The Devil's in the Emails

Unlike children, we adults have the privilege of setting and enforcing our own household rules for ourselves. We can write our own chore list, and we can do it or not. As I'm still in need of strict and structured discipline, I fabricate methods to accomplish my own goals, from the basic (keeping myself from getting on file at Child Protective Services for sanitation reasons) to the more ambitious (unequivocal self-mastery).

Some tactics discussed on this site, like the habits of the mean broom, dinner's not over until the kitchen is clean, and the self-propelling Sunday chore chart meetings, I'm finding are really working.

After a vacation, the flu, and some family excitement, I looked around and realized the house was a mess. I remembered that I read on a website somewhere that kids should do chores, and then I remembered it was my website, and I went to find out what I said. (I have a short-term memory problem that is amusing and tragic.) I reinstituted the patterns swiftly and surprisingly painlessly--the kids complained less than I remembered them doing before all the upheaval. Things are well on their way back to tamed chaos.

But my chores weren't getting done. And I have no respect for the authority figure (me) and am full of sass when confronted with jobs. You can guess the culprit (besides sheer laziness)--it's the dumb computer. It has become clear that my lack of discipline regarding when and how long I use the computer is the main obstacle between me and achieving all my hopes and dreams in life.

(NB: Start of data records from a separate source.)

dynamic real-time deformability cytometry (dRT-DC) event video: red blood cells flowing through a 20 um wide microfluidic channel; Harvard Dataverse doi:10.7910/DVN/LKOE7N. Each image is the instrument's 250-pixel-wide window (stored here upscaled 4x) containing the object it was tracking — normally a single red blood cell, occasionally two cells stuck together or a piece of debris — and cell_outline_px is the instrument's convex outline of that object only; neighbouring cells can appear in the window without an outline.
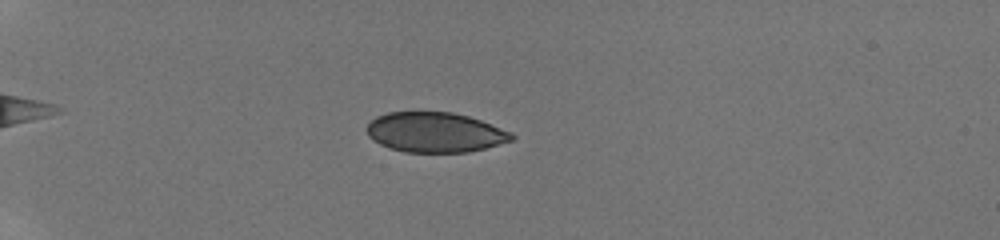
{"species": "human", "species_latin": "Homo sapiens", "temperature_condition": "room temperature", "stored_images_in_passage": 36, "camera_frame_rate_fps": 3000, "um_per_image_px": 0.085, "donor": {"sex": "male"}, "frame": {"image": 1, "passage_image": 19, "time_ms": 5.667, "image_size_px": [1000, 240], "cell_outline_px": [[516, 136], [512, 140], [484, 148], [468, 152], [404, 152], [388, 148], [380, 144], [368, 136], [364, 128], [376, 116], [388, 112], [452, 112], [468, 116], [480, 120], [512, 132]], "centroid_in_image_um": [36.95, 11.25], "position_along_channel_um": 48.1, "area_um2": 33.81}}
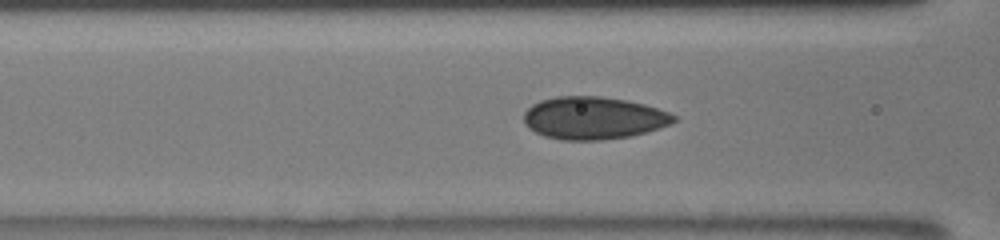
{"frame": {"image": 2, "passage_image": 29, "time_ms": 8.667, "image_size_px": [1000, 240], "cell_outline_px": [[676, 120], [660, 128], [628, 136], [600, 140], [560, 140], [544, 136], [528, 128], [524, 124], [524, 112], [532, 104], [540, 100], [556, 96], [600, 96], [628, 100], [644, 104], [668, 112], [676, 116]], "centroid_in_image_um": [50.4, 10.02], "position_along_channel_um": 116.2, "area_um2": 37.17}}
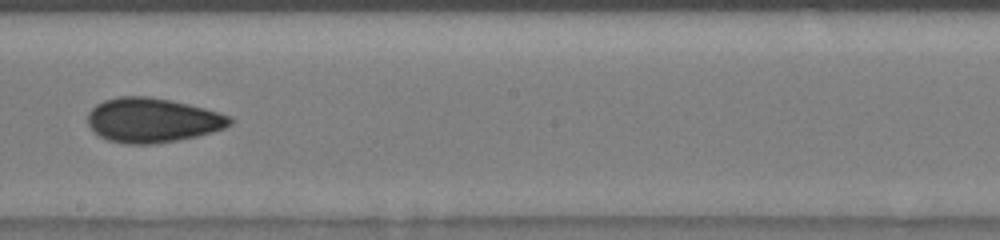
{"frame": {"image": 3, "passage_image": 35, "time_ms": 11.667, "image_size_px": [1000, 240], "cell_outline_px": [[236, 120], [232, 124], [224, 128], [212, 132], [196, 136], [176, 140], [152, 144], [124, 144], [108, 140], [100, 136], [88, 124], [88, 112], [96, 104], [104, 100], [120, 96], [148, 96], [188, 104], [204, 108], [232, 116]], "centroid_in_image_um": [12.98, 10.21], "position_along_channel_um": 235.2, "area_um2": 36.82}}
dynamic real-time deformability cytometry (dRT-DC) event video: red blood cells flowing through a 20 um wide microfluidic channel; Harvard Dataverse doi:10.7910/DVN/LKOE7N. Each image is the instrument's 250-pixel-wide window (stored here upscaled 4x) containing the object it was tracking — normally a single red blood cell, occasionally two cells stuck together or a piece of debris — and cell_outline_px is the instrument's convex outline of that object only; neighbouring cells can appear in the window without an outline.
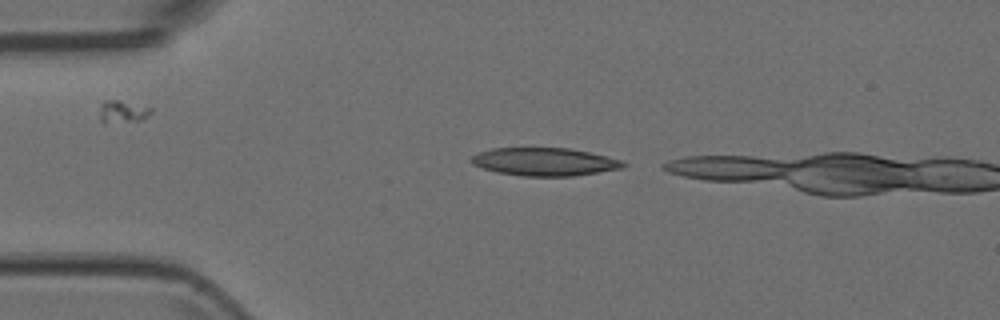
{"species": "Egyptian fruit bat (a non-hibernating species)", "species_latin": "Rousettus aegyptiacus", "temperature_condition": "room temperature", "stored_images_in_passage": 2, "camera_frame_rate_fps": 3000, "um_per_image_px": 0.085, "animal": {"sex": "female"}, "frame": {"image": 1, "passage_image": 2, "time_ms": 0.333, "image_size_px": [1000, 320], "cell_outline_px": [[628, 164], [624, 168], [572, 176], [524, 176], [496, 172], [472, 164], [468, 160], [472, 156], [480, 152], [492, 148], [568, 148], [588, 152], [624, 160]], "centroid_in_image_um": [46.31, 13.75], "position_along_channel_um": 38.7, "area_um2": 24.8}}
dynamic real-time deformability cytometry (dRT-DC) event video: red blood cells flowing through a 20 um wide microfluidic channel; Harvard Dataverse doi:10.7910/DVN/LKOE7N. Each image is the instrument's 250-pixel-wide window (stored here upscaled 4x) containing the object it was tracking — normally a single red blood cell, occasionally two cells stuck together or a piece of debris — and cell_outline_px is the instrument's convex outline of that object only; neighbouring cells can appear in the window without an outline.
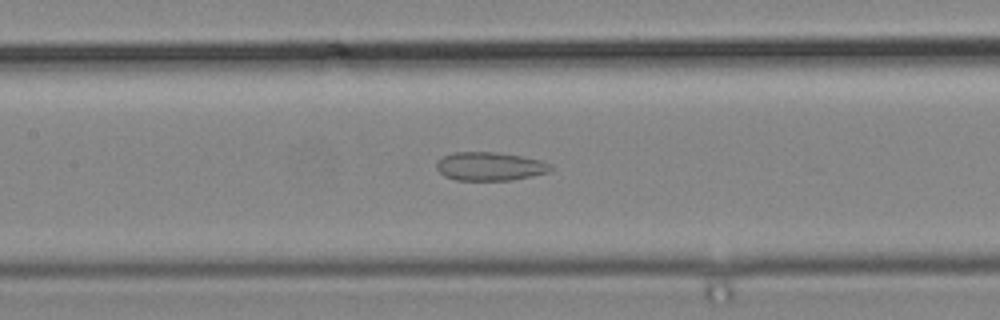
{"species": "common noctule bat (a hibernating species)", "species_latin": "Nyctalus noctula", "temperature_condition": "cold", "stored_images_in_passage": 37, "camera_frame_rate_fps": 3000, "um_per_image_px": 0.085, "animal": {"sex": "male", "body_mass_g": 19.2, "forearm_length_mm": 51.8}, "frame": {"image": 1, "passage_image": 20, "time_ms": 6.333, "image_size_px": [1000, 320], "cell_outline_px": [[556, 168], [548, 172], [532, 176], [512, 180], [456, 180], [444, 176], [436, 168], [436, 164], [444, 156], [452, 152], [496, 152], [520, 156], [540, 160], [552, 164]], "centroid_in_image_um": [41.67, 14.14], "position_along_channel_um": 165.7, "area_um2": 19.02}}
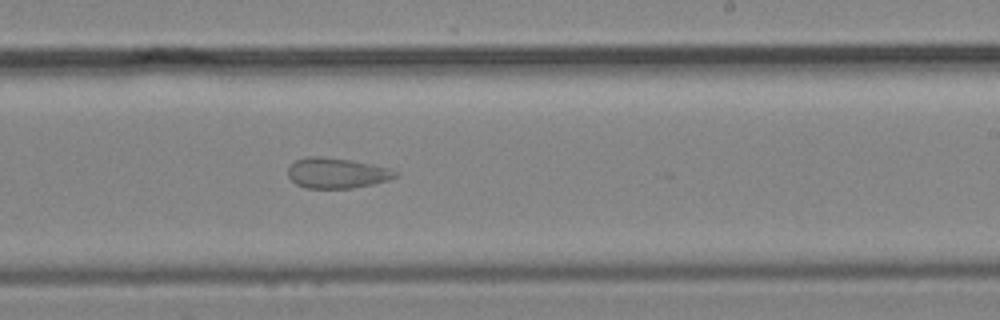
{"frame": {"image": 2, "passage_image": 27, "time_ms": 8.667, "image_size_px": [1000, 320], "cell_outline_px": [[400, 176], [388, 180], [372, 184], [352, 188], [308, 188], [296, 184], [288, 176], [288, 168], [296, 160], [308, 156], [320, 156], [352, 160], [392, 168], [400, 172]], "centroid_in_image_um": [28.69, 14.7], "position_along_channel_um": 260.3, "area_um2": 19.19}}
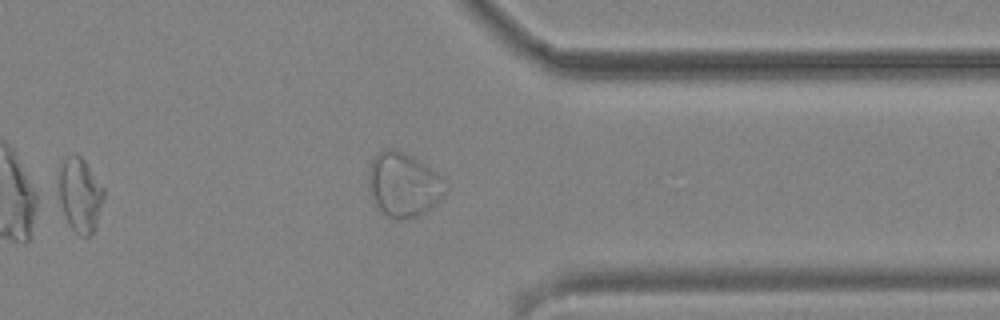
{"frame": {"image": 3, "passage_image": 36, "time_ms": 11.667, "image_size_px": [1000, 320], "cell_outline_px": [[104, 196], [96, 228], [88, 236], [84, 236], [76, 232], [68, 224], [52, 192], [56, 168], [60, 160], [76, 152], [84, 160], [104, 188]], "centroid_in_image_um": [6.65, 16.49], "position_along_channel_um": 404.7, "area_um2": 21.1}}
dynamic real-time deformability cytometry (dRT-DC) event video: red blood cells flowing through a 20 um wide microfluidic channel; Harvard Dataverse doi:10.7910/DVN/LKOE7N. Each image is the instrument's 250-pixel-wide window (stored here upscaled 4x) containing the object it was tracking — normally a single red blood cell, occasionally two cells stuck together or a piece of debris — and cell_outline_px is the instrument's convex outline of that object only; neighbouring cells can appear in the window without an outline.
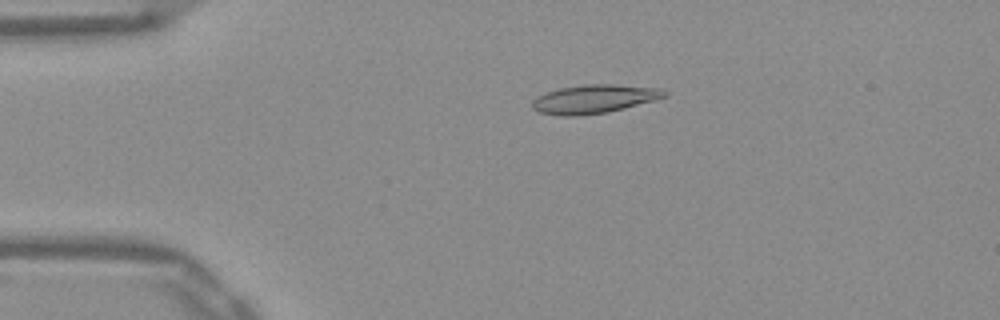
{"species": "Egyptian fruit bat (a non-hibernating species)", "species_latin": "Rousettus aegyptiacus", "temperature_condition": "warm", "stored_images_in_passage": 52, "camera_frame_rate_fps": 3000, "um_per_image_px": 0.085, "frame": {"image": 1, "passage_image": 11, "time_ms": 3.333, "image_size_px": [1000, 320], "cell_outline_px": [[668, 96], [656, 100], [608, 112], [576, 116], [564, 116], [540, 112], [532, 108], [532, 100], [536, 96], [560, 88], [584, 84], [616, 84], [660, 88], [668, 92]], "centroid_in_image_um": [50.53, 8.41], "position_along_channel_um": 34.5, "area_um2": 22.14}}
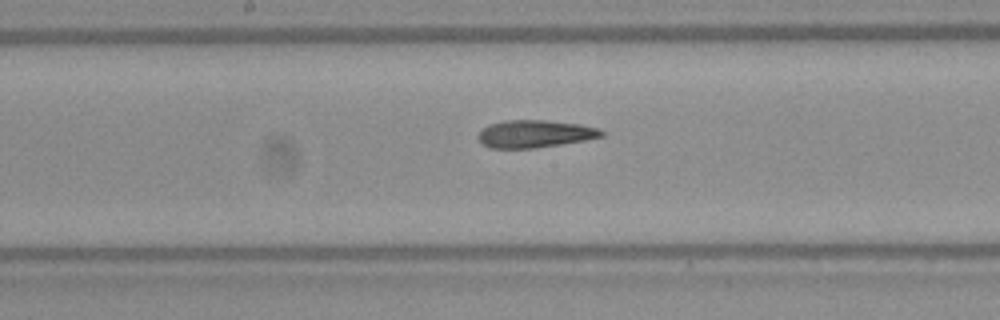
{"frame": {"image": 2, "passage_image": 27, "time_ms": 8.667, "image_size_px": [1000, 320], "cell_outline_px": [[608, 132], [604, 136], [584, 140], [560, 144], [532, 148], [492, 148], [484, 144], [476, 136], [488, 124], [508, 120], [544, 120], [580, 124], [600, 128]], "centroid_in_image_um": [45.52, 11.36], "position_along_channel_um": 202.7, "area_um2": 19.71}}
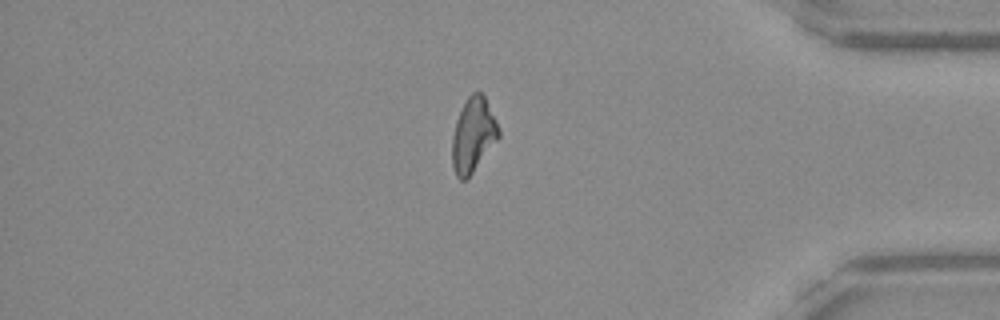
{"frame": {"image": 3, "passage_image": 44, "time_ms": 14.333, "image_size_px": [1000, 320], "cell_outline_px": [[500, 136], [468, 180], [460, 180], [456, 176], [452, 168], [452, 136], [456, 120], [468, 96], [472, 92], [480, 92], [484, 96], [496, 120], [500, 132]], "centroid_in_image_um": [40.21, 11.53], "position_along_channel_um": 395.0, "area_um2": 20.23}, "authors_computed_cell_mechanics": {"area_um2": 20.2011, "velocity_mm_per_s": 3.9136, "shape_relaxation_time_tau1_ms": null, "shape_relaxation_time_tau2_ms": 3.7306, "deformation_change_tau1": null, "deformation_change_tau2": 0.1337}}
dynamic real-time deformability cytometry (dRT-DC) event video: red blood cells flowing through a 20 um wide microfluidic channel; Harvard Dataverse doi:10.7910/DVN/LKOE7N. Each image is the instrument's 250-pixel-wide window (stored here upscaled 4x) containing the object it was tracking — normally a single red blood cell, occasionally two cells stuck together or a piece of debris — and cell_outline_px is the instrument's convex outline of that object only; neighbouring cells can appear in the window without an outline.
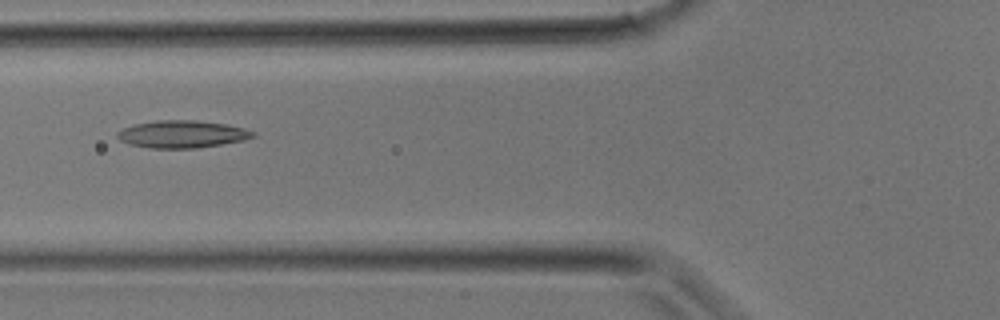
{"species": "common noctule bat (a hibernating species)", "species_latin": "Nyctalus noctula", "temperature_condition": "room temperature", "stored_images_in_passage": 27, "camera_frame_rate_fps": 3000, "um_per_image_px": 0.085, "animal": {"sex": "male", "body_mass_g": 17.9}, "frame": {"image": 1, "passage_image": 8, "time_ms": 2.333, "image_size_px": [1000, 320], "cell_outline_px": [[256, 136], [244, 140], [196, 148], [148, 148], [128, 144], [120, 140], [116, 136], [116, 132], [132, 124], [156, 120], [196, 120], [228, 124], [244, 128], [256, 132]], "centroid_in_image_um": [15.46, 11.39], "position_along_channel_um": 110.3, "area_um2": 21.85}}
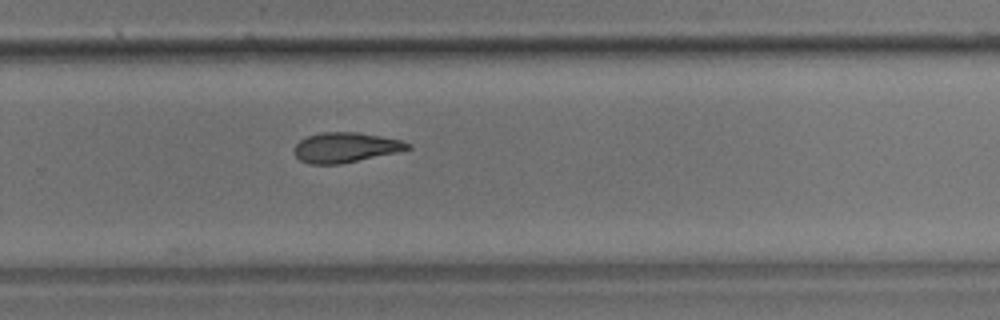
{"frame": {"image": 2, "passage_image": 17, "time_ms": 5.333, "image_size_px": [1000, 320], "cell_outline_px": [[412, 148], [396, 152], [340, 164], [308, 164], [300, 160], [292, 152], [296, 144], [300, 140], [308, 136], [320, 132], [356, 132], [380, 136], [400, 140], [412, 144]], "centroid_in_image_um": [29.33, 12.53], "position_along_channel_um": 300.5, "area_um2": 19.77}}
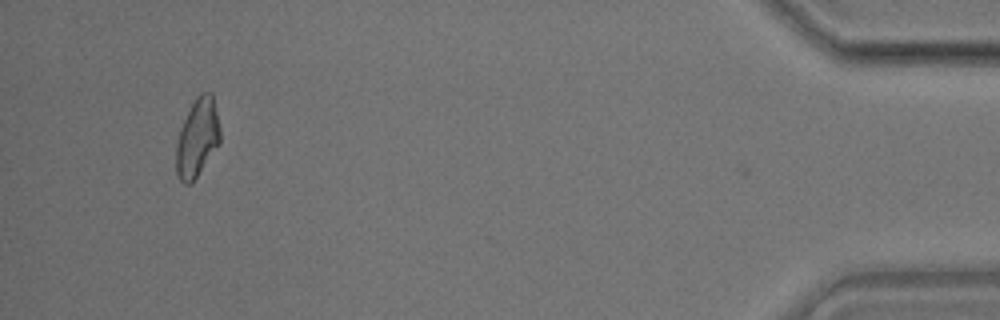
{"frame": {"image": 3, "passage_image": 26, "time_ms": 8.333, "image_size_px": [1000, 320], "cell_outline_px": [[220, 144], [192, 184], [184, 184], [180, 180], [176, 172], [176, 144], [180, 128], [196, 96], [200, 92], [212, 92], [220, 128]], "centroid_in_image_um": [16.78, 11.74], "position_along_channel_um": 418.4, "area_um2": 20.23}}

This is new to no one. There are endless sites helplessly bemoaning the ignoring of children and household chores to email, blog, read and shop. If you have a question, for example, about Neustria, because you have some ancestor there in the 9th century and you need to know right now where it was and why it had that weird name and why it eventually was named France instead, you can drop everything and find out. Now. That is the coolest thing ever.

The computer dings and I run over to it like a salivating dog--Will it be a funny, irreverent forwarded email (or more likely a not-funny or sentimental one, or one that assumes my political leanings are just about the opposite of what they really are)? Maybe it will be a coupon from Enterprise car rental? Is it time for my daily love letter from Barack who always ends his sweet notes with trying to bum my money like a bad boyfriend?

You know the drill. Then there's some link in there that's interesting which reminds you of that other thing you've been meaning to look at and then you find yourself reading about a long lost medieval country on Wikipedia.

So it's time to lay down the law and make some guidelines.

If I'm honest with myself, I need to make sure my work is done before getting on the computer, and although I'd like that to mean just my chores, I've also tried to put parenting on my list of things to do. I have too many kids to have real down time during the day. So that means no computer until all kids are asleep, which also happens to be spouse time. Still, I'm going to make and follow this rule for one week, no computer before the kids are in bed, and I'll let you know how it goes.

My hypothesis is that my motivation to hang out with my beau will quickly decide for me how important all those emails are, and perhaps benefit you with less long-winded posts, too. I end with a favorite quote (although I always find it heart-pricking) written by John Wesley's mother. She said:
"Take this rule: whatever weakens your reason, impairs the tenderness of your conscience, obscures your sense of God or takes off your relish of spiritual things; in short, whatever increases the strength and authority of your body over your mind, that thing is sin to you, however innocent it may be in itself."
-- Susanna Wesley (Letter, June 8, 1725)
I consider my reason officially weakened, so it's off with the daytime email. Wish me luck!

1 comment:

dietcokegrrl said...

I think this is one of my favorite posts!! Sadly, it describes me perfectly...and seriously, what did I do before the internet? I was much more productive I'm sure.

Thanks for the reminder that I need to set some time limits and actually clean my house and mother my kids instead.